Week 14 exercises: Additional gene expression analysis in R

Authors

Affiliation

Menuka Bhandari

CFAES Bioinformatics Core, Ohio State University

Jelmer Poelstra

Published

November 22, 2025

1 Setting up

library(tidyverse)          # Misc. data manipulation and plotting
library(pheatmap)           # Heatmap plot
library(DESeq2)             # Differential expression analysis

2 Heatmaps

Rather than plotting expression levels for many individual genes, we can create “heatmap” plots to plot dozens (possibly even hundreds) of genes at once.

We will create heatmaps with the pheatmap function, and let’s make a heatmap for the top-25 most highly significant DEGs for our focal contrast.

Unlike with some of the functions we used before, we unfortunately can’t directly use our DESeq2 object, but we have to extract and subset the count matrix, and also pass the metadata to the heatmap function:

dds_vst <- varianceStabilizingTransformation(dds)

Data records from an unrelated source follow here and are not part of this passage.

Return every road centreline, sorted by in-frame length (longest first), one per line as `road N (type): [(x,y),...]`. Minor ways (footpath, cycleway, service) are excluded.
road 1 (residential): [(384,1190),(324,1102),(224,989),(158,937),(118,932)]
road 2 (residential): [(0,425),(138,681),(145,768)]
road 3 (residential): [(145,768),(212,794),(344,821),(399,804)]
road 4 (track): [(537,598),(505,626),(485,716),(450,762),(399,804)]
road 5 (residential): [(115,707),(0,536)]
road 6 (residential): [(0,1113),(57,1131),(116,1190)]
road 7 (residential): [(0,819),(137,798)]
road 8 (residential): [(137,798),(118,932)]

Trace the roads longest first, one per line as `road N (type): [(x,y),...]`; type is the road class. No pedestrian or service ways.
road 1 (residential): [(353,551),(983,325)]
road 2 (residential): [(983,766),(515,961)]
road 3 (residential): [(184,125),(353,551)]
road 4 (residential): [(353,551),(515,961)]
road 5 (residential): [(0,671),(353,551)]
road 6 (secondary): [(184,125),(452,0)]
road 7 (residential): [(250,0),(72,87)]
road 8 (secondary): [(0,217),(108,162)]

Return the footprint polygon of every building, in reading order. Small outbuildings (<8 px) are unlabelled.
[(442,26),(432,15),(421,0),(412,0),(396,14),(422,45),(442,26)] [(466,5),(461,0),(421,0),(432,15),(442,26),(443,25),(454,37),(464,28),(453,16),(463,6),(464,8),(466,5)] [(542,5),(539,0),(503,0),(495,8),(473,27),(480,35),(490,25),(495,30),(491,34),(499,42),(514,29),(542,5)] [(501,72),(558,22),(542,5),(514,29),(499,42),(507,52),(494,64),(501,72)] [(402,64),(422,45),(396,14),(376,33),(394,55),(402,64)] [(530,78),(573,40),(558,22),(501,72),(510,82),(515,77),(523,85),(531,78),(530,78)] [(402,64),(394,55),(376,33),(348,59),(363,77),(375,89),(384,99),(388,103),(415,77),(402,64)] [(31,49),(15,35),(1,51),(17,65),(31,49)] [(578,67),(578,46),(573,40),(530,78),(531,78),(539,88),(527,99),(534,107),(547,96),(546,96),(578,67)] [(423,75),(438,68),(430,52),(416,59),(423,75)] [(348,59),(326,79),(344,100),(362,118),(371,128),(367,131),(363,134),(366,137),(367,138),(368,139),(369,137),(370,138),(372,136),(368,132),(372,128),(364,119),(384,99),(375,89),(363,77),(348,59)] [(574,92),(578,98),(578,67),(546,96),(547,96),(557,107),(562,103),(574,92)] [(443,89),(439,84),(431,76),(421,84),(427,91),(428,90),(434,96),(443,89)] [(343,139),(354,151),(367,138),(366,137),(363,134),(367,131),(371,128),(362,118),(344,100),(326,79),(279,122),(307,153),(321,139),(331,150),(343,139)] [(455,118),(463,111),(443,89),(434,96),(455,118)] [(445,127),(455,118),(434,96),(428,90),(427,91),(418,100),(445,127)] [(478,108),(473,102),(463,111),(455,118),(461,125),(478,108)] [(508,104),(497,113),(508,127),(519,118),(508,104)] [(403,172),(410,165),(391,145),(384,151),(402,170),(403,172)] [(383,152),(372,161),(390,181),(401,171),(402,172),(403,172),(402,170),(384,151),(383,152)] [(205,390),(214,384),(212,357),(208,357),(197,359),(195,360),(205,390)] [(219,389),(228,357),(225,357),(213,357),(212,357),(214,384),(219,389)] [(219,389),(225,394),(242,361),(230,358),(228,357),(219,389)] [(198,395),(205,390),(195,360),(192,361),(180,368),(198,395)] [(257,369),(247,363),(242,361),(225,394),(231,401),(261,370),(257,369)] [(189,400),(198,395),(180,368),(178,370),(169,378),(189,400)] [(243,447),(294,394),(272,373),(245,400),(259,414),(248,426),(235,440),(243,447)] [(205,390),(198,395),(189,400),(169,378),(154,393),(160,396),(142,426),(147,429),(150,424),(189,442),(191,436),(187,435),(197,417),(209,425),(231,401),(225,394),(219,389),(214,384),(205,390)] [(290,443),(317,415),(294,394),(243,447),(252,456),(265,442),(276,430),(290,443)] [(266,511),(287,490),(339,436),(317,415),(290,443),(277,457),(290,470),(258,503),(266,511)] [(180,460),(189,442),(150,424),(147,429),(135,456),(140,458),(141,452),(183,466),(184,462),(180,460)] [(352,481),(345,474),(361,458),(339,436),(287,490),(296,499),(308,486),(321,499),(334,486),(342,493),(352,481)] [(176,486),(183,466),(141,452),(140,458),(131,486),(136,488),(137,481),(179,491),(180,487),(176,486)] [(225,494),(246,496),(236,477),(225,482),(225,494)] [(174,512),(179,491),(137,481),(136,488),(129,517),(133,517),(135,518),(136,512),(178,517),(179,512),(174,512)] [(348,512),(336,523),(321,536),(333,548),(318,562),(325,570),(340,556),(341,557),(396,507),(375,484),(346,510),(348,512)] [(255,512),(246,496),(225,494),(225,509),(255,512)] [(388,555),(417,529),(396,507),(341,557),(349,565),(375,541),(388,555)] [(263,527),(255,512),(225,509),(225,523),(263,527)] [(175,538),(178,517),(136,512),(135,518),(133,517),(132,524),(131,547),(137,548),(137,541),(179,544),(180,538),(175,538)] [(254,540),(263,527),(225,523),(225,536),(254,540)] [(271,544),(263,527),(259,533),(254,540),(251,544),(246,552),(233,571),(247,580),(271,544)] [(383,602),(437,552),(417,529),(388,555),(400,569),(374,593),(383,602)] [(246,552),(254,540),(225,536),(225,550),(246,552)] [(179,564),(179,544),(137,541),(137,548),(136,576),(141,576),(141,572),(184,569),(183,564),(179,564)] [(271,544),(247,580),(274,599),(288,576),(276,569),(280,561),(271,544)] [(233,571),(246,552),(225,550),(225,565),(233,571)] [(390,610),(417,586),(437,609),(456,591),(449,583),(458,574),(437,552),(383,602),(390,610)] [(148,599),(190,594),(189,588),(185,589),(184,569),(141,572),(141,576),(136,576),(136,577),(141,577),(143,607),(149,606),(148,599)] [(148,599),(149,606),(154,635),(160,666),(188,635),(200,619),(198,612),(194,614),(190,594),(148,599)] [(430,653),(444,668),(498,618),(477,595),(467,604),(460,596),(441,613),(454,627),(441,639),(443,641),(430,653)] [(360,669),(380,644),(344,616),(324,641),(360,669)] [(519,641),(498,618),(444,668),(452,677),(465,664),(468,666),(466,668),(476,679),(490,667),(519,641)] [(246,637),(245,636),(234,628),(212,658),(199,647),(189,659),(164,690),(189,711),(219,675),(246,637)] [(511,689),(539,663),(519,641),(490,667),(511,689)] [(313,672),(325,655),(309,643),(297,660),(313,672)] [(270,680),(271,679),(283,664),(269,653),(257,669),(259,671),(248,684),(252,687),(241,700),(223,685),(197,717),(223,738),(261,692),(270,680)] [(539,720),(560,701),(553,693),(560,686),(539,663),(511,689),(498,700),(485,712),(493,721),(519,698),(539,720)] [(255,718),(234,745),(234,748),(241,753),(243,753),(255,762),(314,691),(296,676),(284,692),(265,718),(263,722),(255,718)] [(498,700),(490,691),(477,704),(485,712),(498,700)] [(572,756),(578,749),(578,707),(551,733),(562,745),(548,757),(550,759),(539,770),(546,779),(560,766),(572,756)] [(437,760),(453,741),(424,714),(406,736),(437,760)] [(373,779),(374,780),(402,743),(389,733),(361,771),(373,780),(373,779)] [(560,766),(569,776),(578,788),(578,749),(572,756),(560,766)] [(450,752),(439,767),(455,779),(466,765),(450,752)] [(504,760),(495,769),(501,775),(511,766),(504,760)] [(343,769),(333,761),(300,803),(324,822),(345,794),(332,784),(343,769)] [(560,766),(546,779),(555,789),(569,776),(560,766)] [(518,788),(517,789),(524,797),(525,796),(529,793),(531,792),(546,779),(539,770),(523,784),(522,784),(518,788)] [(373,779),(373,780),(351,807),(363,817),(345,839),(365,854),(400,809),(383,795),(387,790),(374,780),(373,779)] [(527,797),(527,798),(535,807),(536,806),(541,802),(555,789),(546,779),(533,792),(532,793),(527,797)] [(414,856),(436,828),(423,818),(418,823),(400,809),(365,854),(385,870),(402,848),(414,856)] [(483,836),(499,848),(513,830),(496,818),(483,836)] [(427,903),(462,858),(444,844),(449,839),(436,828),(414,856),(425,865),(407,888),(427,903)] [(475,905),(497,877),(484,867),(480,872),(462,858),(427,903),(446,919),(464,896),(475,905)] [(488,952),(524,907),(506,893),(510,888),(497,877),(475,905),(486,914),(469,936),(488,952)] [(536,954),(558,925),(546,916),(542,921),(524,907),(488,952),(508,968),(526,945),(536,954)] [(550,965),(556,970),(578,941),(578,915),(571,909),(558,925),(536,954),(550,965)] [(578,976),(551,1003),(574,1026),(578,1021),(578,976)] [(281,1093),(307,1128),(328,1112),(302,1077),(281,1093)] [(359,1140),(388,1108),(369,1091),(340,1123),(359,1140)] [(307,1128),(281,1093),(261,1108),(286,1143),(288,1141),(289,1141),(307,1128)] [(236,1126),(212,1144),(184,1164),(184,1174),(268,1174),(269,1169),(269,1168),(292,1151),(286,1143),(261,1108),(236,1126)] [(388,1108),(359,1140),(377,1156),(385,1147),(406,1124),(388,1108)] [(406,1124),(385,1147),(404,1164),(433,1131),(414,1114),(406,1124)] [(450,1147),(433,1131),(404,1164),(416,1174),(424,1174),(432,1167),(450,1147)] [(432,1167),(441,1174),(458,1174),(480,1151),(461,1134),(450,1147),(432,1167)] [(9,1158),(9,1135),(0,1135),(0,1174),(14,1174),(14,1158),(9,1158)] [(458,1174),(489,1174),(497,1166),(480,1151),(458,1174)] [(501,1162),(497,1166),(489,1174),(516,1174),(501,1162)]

# We need a normalized count matrix, like for the PCA
# We can simply extract the matrix from the normalized dds object we created for the PCA
norm_mat <- assay(dds_vst)

# In the normalized count matrix, select only the genes of interest
# We'll reuse the 'top25_DE' vector that we created for the individual gene plots
norm_mat_sel <- norm_mat[match(top25_DE, rownames(norm_mat)), ]

# Sort the metadata
meta_sort <- meta |>
  arrange(treatment, time) |>
  select(treatment, time)

Now we can create the plot:

pheatmap(
  norm_mat_sel,
  annotation_col = meta_sort,  # Add the metadata
  cluster_cols = FALSE,        # Don't cluster samples (=columns, cols)
  show_rownames = FALSE,       # Don't show gene names
  scale = "row",               # Perform z-scaling for each gene
  )

Notes on the code and plot above:

The z-scaling with scale = will make sure we can compare genes with very different expression levels: after all, we’re interested in relative expression levels across samples/sample groups.
pheatmap will by default perform hierarchical clustering both at the sample (col) and gene (row) level, such that more similar samples and genes will appear closer to each other. Above, we turned clustering off for samples, since we want to keep them in their by-group order.

Bonus exercise: heatmaps

Make a heatmap with the top-25 most-highly expressed genes (i.e., genes with the highest mean expression levels across all samples).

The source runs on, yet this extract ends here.